Determining Trademark Descriptiveness
Descriptive terms or phrases used in connection with a trademark generally do not meet the purpose of a trademark; the purpose of a trademark is to distinguish the goods and/or services from one individual or business from the goods and/or services of another individual or business. If a consumer is able to instantly associate the terms used in connection with a trademark, with a quality, feature, function, characteristic, ingredient of the good or service, then that trademark will be deemed to be descriptive and will not achieve trademark registration. This is by definition trademark descriptiveness. The USPTO Trademark Trial and Appeal Board has held that the test to determine trademark descriptiveness is whether a term will immediately convey the knowledge of a quality, feature, function, or characteristic of the goods or services that are associated with the trademark. Therefore, if a proposed trademark immediately conveys information on as little as one characteristic of the good or service, then the entire trademark will be ruled descriptive.
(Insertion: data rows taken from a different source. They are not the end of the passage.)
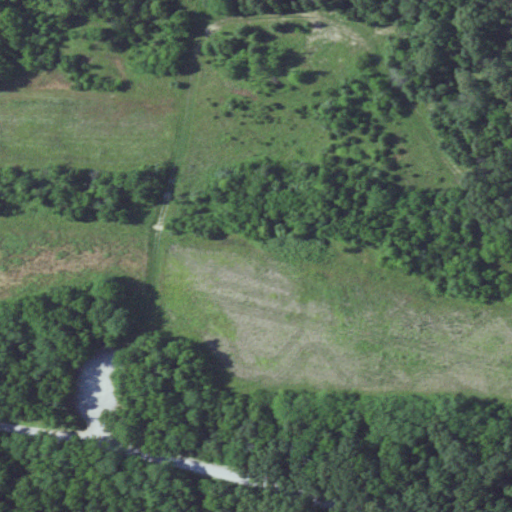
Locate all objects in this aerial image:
road: (103, 401)
parking lot: (93, 425)
road: (179, 459)
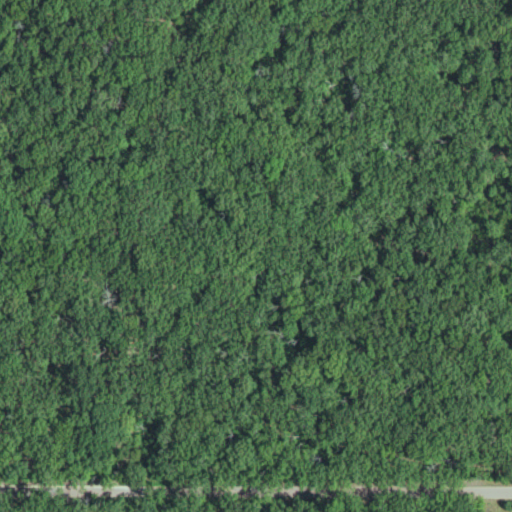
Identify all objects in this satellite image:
road: (255, 491)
The USPTO examining attorney will determine whether a proposed trademark is descriptive based on the perception of the relevant consumers that will be purchasing the goods or services. Determining who the relevant consumers are is vital. The examining attorney is allowed to use evidence from any competent source in order to determine what the relevant consumers understanding of any given term within the trademark is. This may include interviews from consumers, surveys, the dictionary, newspaper, and any other reports on the topic. In the end, the examining attorney must state a reasonable basis for their determination on whether the proposed trademark lacks distinctiveness.